Przed specjalistami z IPN stoi kwestia ustalenia, co dokładnie zawierają przekazane dokumenty. Na razie rozpakowano jeden ze zwojów. W środku są rozkazy, spisy wyposażenia pułku i składy osobowe batalionów, podpisane przez przez Jana Kałymona "Teofila", dowódcę 116. pp AK. W dokumentach znaleziono również rozkazy dowódcy 106. dywizji piechoty AK Bolesława Nieczui-Ostrowskiego.

Ciekawa historia domu

Dokumenty odnalazł Krzysztof Ostrowski. Jego dom należał niegdyś do gen. bryg. Stefana Buchowieckiego, lekarza, legionisty i organizatora legionowych szpitali polowych, żołnierza wojny polsko-bolszewickiej. Jego syn, Jan Stefan Buchowiecki, w 1939 r. trafił do obozu NKWD w Starobielsku. Został zamordowany przez sowietów w Charkowie.

Rodzina Ostrowskich zamieszkała w tej willi po II wojnie światowej. Możliwe, że członek rodziny ma związek z tym, jak dokumenty trafiły w to miejsce. Dziadek Krzysztofa Ostrowskiego w wieku kilkunastu lat został członkiem AK, mieszkał wówczas w Kalinówce (dziś część Zawiercia).

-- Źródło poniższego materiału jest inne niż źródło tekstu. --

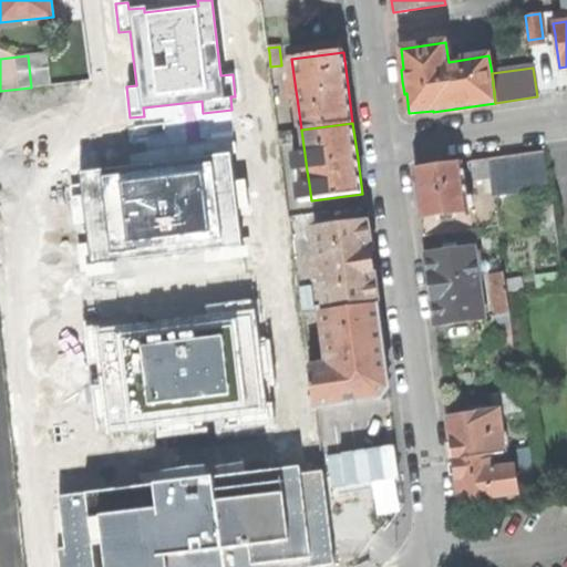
[(531,187),(549,185),(545,151),(526,154),(531,187)]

"Jestem przekonany, że nie wiedział o tych dokumentach. Babcia może, ale zmarła w latach 50." - opisywał Michał Ostrowski, ojciec Krzysztofa.

Wspomniał też, że kiedy był licealistą, znalazł na strychu inne dokumenty, z 1945 r., opisujące zarekwirowanie składu AK pod Wolbromiem. Schował je na miejsce. Potem w wyniku remontów zaginęły.